9/10Tibill le Lilling - Tome 1 - Salade d'Ortiz

/ Critique - écrit par athanagor, le 25/03/2010
Notre verdict : 9/10 - Tibill pas mon pote (Fiche technique)

Tags : eur tibill tome lilling ange soleil cagniat

Associant un jeune dessinateur avec un couple de scénaristes au long court, cette BD présente un monde enchanteur, où il devient vite plaisant de flâner.

Tibill est un lilling, qui vit dans le village des lillings, dans la forêt des lillings. Tibill est gentil et il essaie toujours de proposer son aide dans les moments difficiles que traversent ses congénères. Seulement, quand Tibill propose son aide, la solution est souvent plus désastreuse que le problème. Ce n'est pas vraiment sa f
aute, mais c'est comme ça. Alors quand arrive un jour, qu'un troupeau de cerfantaures, pris de panique, menacent les maigres récoltes du village, personne n'est vraiment très chaud pour suivre le plan de Tibill. Malheureusement c'est le seul disponible et, à priori, personne ne trouve réellement à y redire.
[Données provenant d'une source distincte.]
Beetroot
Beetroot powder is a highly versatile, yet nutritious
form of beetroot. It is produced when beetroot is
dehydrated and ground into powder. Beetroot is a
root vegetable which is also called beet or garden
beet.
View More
Pourtant, appelons ça le destin, ça foire, et plutôt dans le genre lourd. Le village, les récoltes, mais aussi l'arbre des ancêtres, quasiment tout y passe. C'est donc à contrecœur que le village de Tibill doit se résoudre à lui signifier son exil. Non que cela soit vraiment la volonté de tous, mais la dure loi des lillings l'exige. Sa seule chance de retrouver un jour sa place dans la communauté, selon la loi, serait de sauver le monde. Alors, au boulot !

C'est d'abord une impression d'un dessin assez enfantin qui saisit la lecture. Le trait de Cagniat est assez particulier et ce que peut en montrer la couverture n'y prépare pas réellement. Puis l'habitude se fait assez rapidement. Enfin, en sortant du monde des lillings, écho de celui des hobbits, pour voyager à travers le monde et sa sordide réalité, ce trait semble se modifier, tant dans ses expressions que dans sa gestion des espaces et l'exposition de ses sujets. Se faisant moins enchanteur, le trait accompagne à merveille l'état d'esprit du petit personnage que l'on suit dans cette aventure subie. S'attardant alors sur la représentation d'espaces plus vastes, reflets du monde interminable et menaçant qui attend le héros, il offre des points de vue mélancoliques où l'introspection d'un personnage, forcé à devenir adulte, devient un refuge contre l'adversité. A la fois enjoué et
 sérieuse, la patte de Cagniat illustre et accompagne à merveille les sentiments profonds comme les coups d'œil furtifs, donnant alors au monde imaginé par ANGE une réalité saisissante.

Ce scénario, quant à lui, développé sur un point de départ simple et galvaudé, parvient à se résoudre en un univers fantasque et séduisant, où la bonhommie le partage à la cruauté. Cette dualité est omniprésente dans toute l'élaboration de ce monde où cohabitent des lilliputiens et des géants, dans des villes bâties sur des îlots perdus dans l'océan, abritant des complots politiques qu'on ne saurait, ayant terminé l'ouvrage, se résoudre à dénoncer. Une fois de plus ANGE déploient des talents de conteurs extravagant, et gèrent l'espace offert par les seules 48 pages de ce premier tome à merveille, ne donnant jamais l'impression de raccourcir leur matériel. Le récit est étonnement long et développé, et plonge littéralement le lecteur dans cet univers, le transformant alors en compagnon de route complice de Tibill.

Ce premier opus est une franche réussite, au niveau visuel et narratif, et dans tous les autres domaines qu'on voudra prêter à cet art de l'imagination. Il est alors très difficile de trouver un moment d'hésitation, dans cette formidable aventure, qui permette de modérer un enthousiasme sincère.